**Set of tasks**
A. From the piece about Speedy Ortiz, copy word for word everything from "Whenever an artist" down to "happen by accident.".
B. In the piece about Speedy Ortiz, which band is named the best metaphor this year at Shea for a band growing up and earning respect?
C. Summarize the piece about Speedy Ortiz in two sentences.

--- start of Selection ---

One of the greatest joys of running a venue is that, if you stick with it long enough, you get to watch bands grow up right in front of your face. Like distant relatives, so many pop in and out of your life every couple of months, showing you in a 30-minute snapshot the maturation (or lack thereof) that has been occurring in their lives day by day. But perhaps the greatest joy is when you see that same band you've grown to respect get the respect they deserve when they're all grown up. Reflecting on the last day of 2013, it seems there was no better band this year at Shea to serve as a metaphor for that than Speedy Ortiz.

Whenever an artist releases a breakout album, cynics tend to cling to the fact that they were lucky, as if they had miraculously discovered the answer key 5 minutes before a test. People always want to know what "the secret" was, and the secret is usually that few things happen by accident.

Long before they enjoyed some heavy accolades as a result of their red hot '13, they were busy coming up the same way that rock bands get good in the text books: playing show after show and grinding it day in-and-out with their heads down. Like any great athlete that makes it so difficult to root against them. As teammates they also stood united, continuously repping their fellow "Mass-holes" along the way (see: Grass Is Green, Kal Marks, "Fat History Month) like the rap crew that New England never had. Throughout their relatively brief existence, they've consistently shown that it's their method as a band as much as their music that commands respect. Respect is in many ways their fundamental ingredient - respect for the DIY cliches, respect for their peers, respect for the gods of indie who made their life choices a remote possibility, and the respect for the past (often unpleasant) experiences that shaped the songs themselves.

--- end of Selection ---
--- start of Dataset rows ---

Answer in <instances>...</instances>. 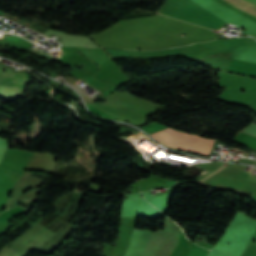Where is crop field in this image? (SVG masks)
Returning a JSON list of instances; mask_svg holds the SVG:
<instances>
[{
    "mask_svg": "<svg viewBox=\"0 0 256 256\" xmlns=\"http://www.w3.org/2000/svg\"><path fill=\"white\" fill-rule=\"evenodd\" d=\"M152 136L167 146H170L172 148L181 149V150L188 151V152H192V153H196V154H202V155L208 156L209 152L211 150L210 148L198 146L195 144L183 142L180 140L172 139V138L157 135V134L152 135Z\"/></svg>",
    "mask_w": 256,
    "mask_h": 256,
    "instance_id": "1",
    "label": "crop field"
},
{
    "mask_svg": "<svg viewBox=\"0 0 256 256\" xmlns=\"http://www.w3.org/2000/svg\"><path fill=\"white\" fill-rule=\"evenodd\" d=\"M226 2L256 16V6L244 0H225Z\"/></svg>",
    "mask_w": 256,
    "mask_h": 256,
    "instance_id": "2",
    "label": "crop field"
}]
</instances>
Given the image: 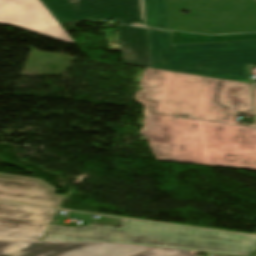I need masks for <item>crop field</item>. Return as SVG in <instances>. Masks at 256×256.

--- end of Dataset rows ---

**Written responses**
A.
Whenever an artist releases a breakout album, cynics tend to cling to the fact that they were lucky, as if they had miraculously discovered the answer key 5 minutes before a test. People always want to know what "the secret" was, and the secret is usually that few things happen by accident.

B. Speedy Ortiz

C. Running a venue lets you watch bands grow up, and Speedy Ortiz was the band at Shea in 2013 that best showed a group getting the respect it deserved. Before its acclaimed year, the band played show after show and backed its fellow "Mass-holes," and respect is described as its fundamental ingredient.